Copy the rows below word for word, from the first line through the line that contains "scientific name: Spizelloides arborea", inclusive.

■ DATA TO USE ■

— Begin —

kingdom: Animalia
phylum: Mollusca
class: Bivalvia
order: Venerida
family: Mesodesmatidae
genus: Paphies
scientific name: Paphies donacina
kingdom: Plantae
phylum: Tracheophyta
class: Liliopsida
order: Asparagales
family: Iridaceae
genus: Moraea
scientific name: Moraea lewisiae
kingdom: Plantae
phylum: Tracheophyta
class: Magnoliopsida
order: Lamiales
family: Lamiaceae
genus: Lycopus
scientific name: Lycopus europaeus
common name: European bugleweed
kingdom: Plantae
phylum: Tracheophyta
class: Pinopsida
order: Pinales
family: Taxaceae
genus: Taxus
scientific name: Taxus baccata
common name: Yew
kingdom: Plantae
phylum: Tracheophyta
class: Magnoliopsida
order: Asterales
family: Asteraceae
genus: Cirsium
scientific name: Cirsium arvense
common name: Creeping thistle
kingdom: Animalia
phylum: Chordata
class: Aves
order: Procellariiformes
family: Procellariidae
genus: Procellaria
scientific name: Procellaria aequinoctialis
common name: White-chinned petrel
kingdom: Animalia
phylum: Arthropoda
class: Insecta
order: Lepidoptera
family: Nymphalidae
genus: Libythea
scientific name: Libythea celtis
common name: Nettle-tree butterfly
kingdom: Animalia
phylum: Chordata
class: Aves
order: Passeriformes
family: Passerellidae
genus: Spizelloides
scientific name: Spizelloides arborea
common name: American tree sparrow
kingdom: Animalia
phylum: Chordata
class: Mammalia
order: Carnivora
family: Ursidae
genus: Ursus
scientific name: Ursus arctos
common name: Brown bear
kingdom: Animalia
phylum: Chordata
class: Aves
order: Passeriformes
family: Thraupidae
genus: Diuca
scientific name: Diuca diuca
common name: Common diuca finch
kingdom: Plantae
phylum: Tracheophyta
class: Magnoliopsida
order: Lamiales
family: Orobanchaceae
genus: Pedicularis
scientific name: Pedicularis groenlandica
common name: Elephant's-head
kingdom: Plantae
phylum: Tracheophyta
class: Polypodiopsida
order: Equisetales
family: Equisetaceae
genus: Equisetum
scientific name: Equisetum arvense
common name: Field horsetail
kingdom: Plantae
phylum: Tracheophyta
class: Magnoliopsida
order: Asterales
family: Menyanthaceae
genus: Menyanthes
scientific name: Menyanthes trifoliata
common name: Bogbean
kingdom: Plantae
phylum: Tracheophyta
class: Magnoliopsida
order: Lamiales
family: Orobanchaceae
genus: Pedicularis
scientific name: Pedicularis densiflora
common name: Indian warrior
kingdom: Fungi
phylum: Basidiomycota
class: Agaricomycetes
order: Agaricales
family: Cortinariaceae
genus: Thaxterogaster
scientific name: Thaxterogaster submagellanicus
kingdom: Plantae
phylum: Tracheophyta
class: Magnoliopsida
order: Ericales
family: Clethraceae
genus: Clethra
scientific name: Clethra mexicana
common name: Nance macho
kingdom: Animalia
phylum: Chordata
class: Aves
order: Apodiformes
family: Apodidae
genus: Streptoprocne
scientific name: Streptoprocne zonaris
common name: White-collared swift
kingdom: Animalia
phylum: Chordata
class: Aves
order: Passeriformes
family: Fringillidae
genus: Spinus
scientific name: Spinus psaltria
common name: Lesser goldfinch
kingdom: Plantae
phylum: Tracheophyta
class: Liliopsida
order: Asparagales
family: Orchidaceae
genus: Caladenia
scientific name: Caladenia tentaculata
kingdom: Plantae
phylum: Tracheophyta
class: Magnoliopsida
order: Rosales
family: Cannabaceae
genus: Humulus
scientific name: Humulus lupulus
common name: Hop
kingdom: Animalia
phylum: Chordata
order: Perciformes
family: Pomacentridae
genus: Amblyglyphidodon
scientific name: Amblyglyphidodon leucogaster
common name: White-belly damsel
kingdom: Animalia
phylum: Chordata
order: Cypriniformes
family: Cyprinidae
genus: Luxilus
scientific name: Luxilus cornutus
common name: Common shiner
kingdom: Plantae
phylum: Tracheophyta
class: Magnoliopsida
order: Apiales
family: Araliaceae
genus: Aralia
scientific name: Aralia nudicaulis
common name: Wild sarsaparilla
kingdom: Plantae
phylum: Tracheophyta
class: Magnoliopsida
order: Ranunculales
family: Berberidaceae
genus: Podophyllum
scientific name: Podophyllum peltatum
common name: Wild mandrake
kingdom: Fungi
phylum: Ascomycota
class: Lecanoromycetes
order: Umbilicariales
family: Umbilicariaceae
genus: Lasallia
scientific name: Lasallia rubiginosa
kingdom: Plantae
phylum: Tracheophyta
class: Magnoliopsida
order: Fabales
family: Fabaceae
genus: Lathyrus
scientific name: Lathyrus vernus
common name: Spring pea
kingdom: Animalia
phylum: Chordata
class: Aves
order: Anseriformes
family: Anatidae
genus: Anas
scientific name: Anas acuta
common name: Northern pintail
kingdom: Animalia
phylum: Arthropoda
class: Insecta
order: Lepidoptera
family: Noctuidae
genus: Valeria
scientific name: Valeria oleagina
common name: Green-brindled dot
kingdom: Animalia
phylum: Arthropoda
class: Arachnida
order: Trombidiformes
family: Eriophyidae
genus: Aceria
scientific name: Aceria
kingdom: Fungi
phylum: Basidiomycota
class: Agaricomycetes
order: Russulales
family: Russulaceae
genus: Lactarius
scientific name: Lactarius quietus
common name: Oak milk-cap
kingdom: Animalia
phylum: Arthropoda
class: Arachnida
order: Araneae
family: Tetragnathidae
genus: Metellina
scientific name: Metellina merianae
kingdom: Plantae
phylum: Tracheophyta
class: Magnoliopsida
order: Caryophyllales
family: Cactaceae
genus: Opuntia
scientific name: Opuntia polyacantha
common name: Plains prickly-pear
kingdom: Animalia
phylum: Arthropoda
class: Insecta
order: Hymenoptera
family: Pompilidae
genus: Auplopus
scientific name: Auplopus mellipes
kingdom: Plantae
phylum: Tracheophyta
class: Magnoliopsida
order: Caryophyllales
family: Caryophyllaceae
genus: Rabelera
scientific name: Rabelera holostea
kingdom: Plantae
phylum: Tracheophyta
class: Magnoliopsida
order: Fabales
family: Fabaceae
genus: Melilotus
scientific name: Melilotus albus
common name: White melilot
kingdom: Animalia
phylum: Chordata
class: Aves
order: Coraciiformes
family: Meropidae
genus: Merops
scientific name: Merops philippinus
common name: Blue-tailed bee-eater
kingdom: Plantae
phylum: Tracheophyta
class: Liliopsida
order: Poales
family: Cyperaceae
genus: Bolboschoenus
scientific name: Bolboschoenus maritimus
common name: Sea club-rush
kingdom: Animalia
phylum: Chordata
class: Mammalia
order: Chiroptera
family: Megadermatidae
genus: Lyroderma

— End —

■ SOLVED PROBLEM ■
kingdom: Animalia
phylum: Mollusca
class: Bivalvia
order: Venerida
family: Mesodesmatidae
genus: Paphies
scientific name: Paphies donacina
kingdom: Plantae
phylum: Tracheophyta
class: Liliopsida
order: Asparagales
family: Iridaceae
genus: Moraea
scientific name: Moraea lewisiae
kingdom: Plantae
phylum: Tracheophyta
class: Magnoliopsida
order: Lamiales
family: Lamiaceae
genus: Lycopus
scientific name: Lycopus europaeus
common name: European bugleweed
kingdom: Plantae
phylum: Tracheophyta
class: Pinopsida
order: Pinales
family: Taxaceae
genus: Taxus
scientific name: Taxus baccata
common name: Yew
kingdom: Plantae
phylum: Tracheophyta
class: Magnoliopsida
order: Asterales
family: Asteraceae
genus: Cirsium
scientific name: Cirsium arvense
common name: Creeping thistle
kingdom: Animalia
phylum: Chordata
class: Aves
order: Procellariiformes
family: Procellariidae
genus: Procellaria
scientific name: Procellaria aequinoctialis
common name: White-chinned petrel
kingdom: Animalia
phylum: Arthropoda
class: Insecta
order: Lepidoptera
family: Nymphalidae
genus: Libythea
scientific name: Libythea celtis
common name: Nettle-tree butterfly
kingdom: Animalia
phylum: Chordata
class: Aves
order: Passeriformes
family: Passerellidae
genus: Spizelloides
scientific name: Spizelloides arborea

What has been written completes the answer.